Kate Collins becomes Alexander Cooke, aspiring boy player, in order to have a say in her destiny. She is not consulted in the matter of her marriage: her father decides. From the moment she puts on male doublet and breeches, she may speak out. As a boy, that is, and as an actor whose lines are written for her. She must keep her female self secret from all but a few intimates.
In an earlier posting I quote Lisa Jardine on the dependence of apprentice actors. Yet they stand and speak on the stage and have many freedoms denied a girl, which indicates a fair degree of independence. And in Shakespeare’s plays when they play the woman, they often radiate power.
Henry VI Part I, an early play (scholars suggest it was written after parts II and III), gives us Joan of Arc, who takes on the entire English power structure in stirring speeches. Queen Margaret in that play sequence, and in Richard III when she’s old and relatively powerless, develops a strong voice. Kate Minola the Shrew speaks less than her wooer Petruchio, but her quick tongue is what has labeled her a shrew and an undesirable candidate for marriage.
A more acceptable way for a woman to use her voice is to disguise herself as a boy. Among Shakespeare’s female characters who take on male disguise, only Viola, playing Cesario in Twelfth Night, feels vulnerable. She has words aplenty: it is her wooing of Olivia on Orsino’s behalf that makes Olivia fall in love with her as Cesario. But Viola feels at everyone’s mercy, chiefly Orsino’s because she loves him and cannot reveal it. Members of Olivia’s household do not treat Cesario well, Malvolio with scorn and Sir Toby Belch setting up a ludicrous fight between Sir Andrew Aguecheek and the ‘effeminate boy’.
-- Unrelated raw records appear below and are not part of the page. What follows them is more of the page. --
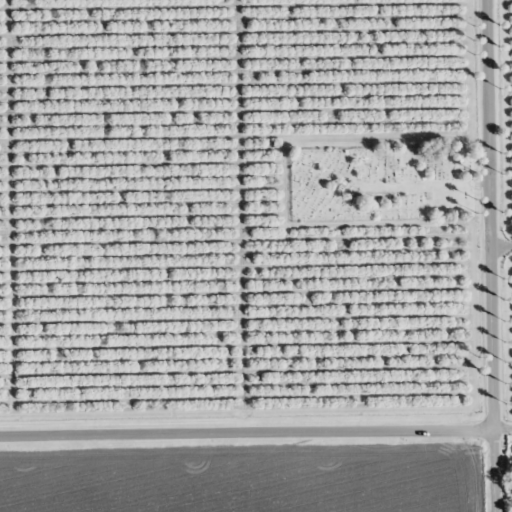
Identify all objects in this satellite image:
park: (382, 179)
road: (499, 240)
road: (487, 256)
road: (502, 428)
road: (246, 433)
The other disguised girls, played by boy actors, take on power. Julia in Two Gentlemen of Verona pursues her lover; Ganymede/Rosalind educates Orlando about love; Imogen escapes treachery and remains true to her chosen husband, and most striking of all, Portia, when disguised as the lawyer Balthazar, conducts Antonio’s trial and sets up the ring test of Bassanio’s love.
It’s more complicated for women as women. Here is Sander in Chapter XI talking about her role as Margaret of Anjou and her friend Jack’s as Joan of Arc:
“My first plays of Shakespeare’s were to teach me as well about women’s power—and where denied, how they counterbalanced, whether by beauty or wiles, witchcraft or playing the man themselves. When I dreamt of playing women on the London stage, my imagination had pretty well stopped with the costumes. Where’s the drama in paneled skirts? No, the audience required dramas involving women’s dangerous potency—and men’s fears.”
Joan burns, though before she’s executed she speaks magnificent lines. Over the course of the four plays in which she appears, Margaret of Anjou goes from minor French princess to Queen of England to the power behind the throne. After her mentor (and lover, in Shakespeare’s version) the Duke of Suffolk is murdered, she takes it upon herself to compensate for her husband King Henry VI’s weakness, not merely speaking up but leading her troops to battle in the War of the Roses.
In The Secret Player, Kate’s becoming Alexander Cooke frees her not only to act these parts but to befriend Shakespeare and talk frankly about his depictions of women; to gain the patronage of Mary Sidney Herbert, the Countess of Pembroke; to drink in low taverns with Moll Frith known as Moll Cutpurse; to have a tête a tête with Queen Elizabeth herself. In short, despite the risks, she creates her own destiny.